Chiara Ferragni e il +27%
Ma forse, i cari difensori dell’elitarismo, non sanno che dietro la bellezza mozzafiato di Botticelli, si nasconde un discorso economico di cui tenere conto. Le persone non visitano più i musei, i ragazzi non sono interessati alla cultura, gli italiani preferiscono vedere un cinepanettone piuttosto che una mostra, quante volte abbiamo sentito queste frasi? Forse c’è qualcosa di sbagliato in principio, forse gli spazi culturali si avvalgono di mezzi di comunicazione vecchi e sorpassati, forse nel 2020 i meccanismi della promozione sono cambiati. Ecco che Chiara Ferragni, dopo una sola volta agli Uffizi e attraverso un solo post, ha innescato un incremento del 27% dei flussi dei visitatori nel weekend successivo a quello della sua visita, tra cui soprattutto giovani. Abbiamo sottomano quindi risultati tangibili e possiamo dichiarare che i nuovi mezzi di comunicazione siano più efficaci dei vecchi – se non per tutti – per alcuni settori. I media tradizionali si indignano se vengono interpellati gli influencer per parlare di cultura, arte, politica o qualsiasi altra cosa che non sia sciocca e irrilevante, ma questo avviene perché abbiamo nella mente un’idea sbagliata del loro lavoro. Nel settore del marketing l’influencer è chi, essendo determinante nell’influenza dell’opinione pubblica, costituisce un target importante cui indirizzare messaggi pubblicitari, al fine di accelerarne l’accettazione presso il pubblico più vasto. Quasi un leader d’opinione, insomma, il cui lavoro si basa sul propagare su larga scala dei messaggi, attraverso il passaparola. I nuovi principi dei social e del Web 2.0 hanno sovvertito ogni regola, ora anche l’arte ha un mercato digitale e in quanto tale risponde ai meccanismi della visibilità. Attraverso Instagram si promuovono eventi, mostre e cultura e l’universo dell’arte si apre a tutti, anche a chi prima non avrebbe mai pensato di mettere piede in un museo. Ecco che la figura dell’influencer acquisisce importanza, nel fare da ponte tra i due mondi senza evidenziarne le differenze o sottolinearne l’utenza, solo incoraggiando l’avvicinamento di una vasta fetta di popolazione social che si sente così adeguata a partecipare. I Musei Vaticani, dopo aver registrato un calo delle visite dell’80%, hanno di recente invitato diversi personaggi del mondo di Instagram, a visitare il loro patrimonio artistico e a parlarne poi sui social.

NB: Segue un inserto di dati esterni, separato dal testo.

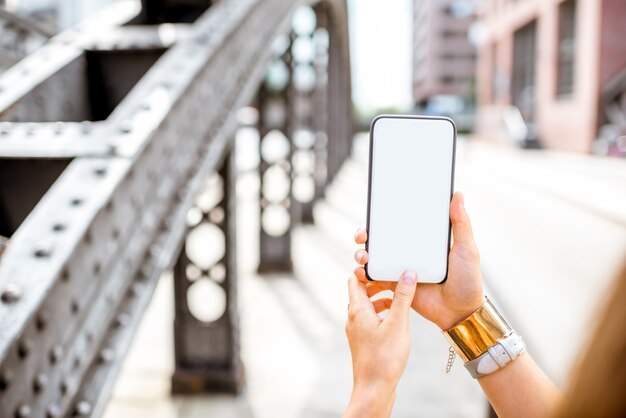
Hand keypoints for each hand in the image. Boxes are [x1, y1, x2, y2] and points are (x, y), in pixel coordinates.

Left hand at [344, 271, 417, 417]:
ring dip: (382, 300)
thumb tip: (407, 274)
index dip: (368, 270)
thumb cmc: (384, 358)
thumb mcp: (398, 324)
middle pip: (362, 292)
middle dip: (379, 285)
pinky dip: (382, 315)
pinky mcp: (363, 342)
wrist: (374, 389)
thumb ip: (403, 298)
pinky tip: (397, 321)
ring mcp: (357, 331)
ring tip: (401, 300)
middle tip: (397, 280)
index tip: (384, 264)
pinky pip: (371, 321)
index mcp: (357, 310)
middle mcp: (353, 318)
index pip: (356, 280)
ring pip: (368, 307)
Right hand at [353, 192, 483, 329]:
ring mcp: (401, 269)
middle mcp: (409, 252)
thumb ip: (460, 223)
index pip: (400, 223)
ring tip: (363, 256)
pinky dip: (365, 274)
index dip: (384, 217)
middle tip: (362, 236)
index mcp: (423, 240)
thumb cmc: (468, 280)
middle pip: (381, 239)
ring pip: (374, 257)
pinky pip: (376, 278)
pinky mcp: (396, 286)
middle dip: (366, 234)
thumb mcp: (467, 248)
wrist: (461, 312)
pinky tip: (362, 273)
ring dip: (362, 254)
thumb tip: (458, 194)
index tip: (375, 212)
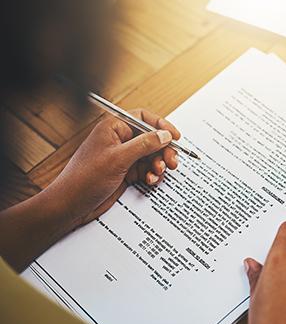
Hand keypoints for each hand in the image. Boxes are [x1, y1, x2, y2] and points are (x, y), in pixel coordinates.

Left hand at [47, 109, 180, 227]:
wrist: (71, 205)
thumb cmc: (85, 178)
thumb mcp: (118, 159)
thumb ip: (144, 145)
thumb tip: (165, 135)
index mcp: (113, 128)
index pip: (143, 118)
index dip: (161, 126)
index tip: (175, 137)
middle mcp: (120, 140)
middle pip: (152, 139)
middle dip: (163, 150)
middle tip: (172, 162)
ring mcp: (123, 157)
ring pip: (151, 156)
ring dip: (159, 164)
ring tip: (157, 173)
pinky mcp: (126, 172)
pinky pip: (146, 169)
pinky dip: (152, 175)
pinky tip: (149, 181)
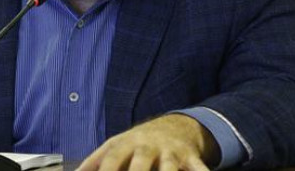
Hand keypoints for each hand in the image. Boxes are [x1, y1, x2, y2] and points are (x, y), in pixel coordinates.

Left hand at [77, 114, 218, 170]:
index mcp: (127, 144)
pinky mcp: (192, 159)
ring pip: (169, 168)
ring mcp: (171, 153)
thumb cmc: (139, 143)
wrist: (176, 126)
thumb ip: (95, 161)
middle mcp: (149, 148)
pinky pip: (199, 169)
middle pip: (140, 164)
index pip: (112, 159)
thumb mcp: (116, 146)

Una di loro è stata Cristina Fogazzi, in arte l’Estetista Cinica che, dopo aver divulgato le bellezze della Cappella Sistina e non solo, è stata attaccata per averne parlato in quanto “shampista”, come se la professione di una persona ne limitasse la libertà d’opinione o, più semplicemente, la facoltà di mettere piede in un museo e di parlarne. Non lamentiamoci, allora, della poca partecipazione delle persone alla vita culturale del Paese se poi non ci va bene il mezzo attraverso cui si passa il messaggio. Per concludere il discorso come lo abbiamo iniziato, ricordiamo che non è la prima volta che personaggi di successo vengono coinvolti in iniziative che necessitano di sostegno: nel 1956 Elvis Presley accetta di promuovere la campagna di vaccinazione antipolio e si vaccina in diretta tv. Grazie anche a lui in dieci anni la polio negli USA passò da 58.000 casi a 910.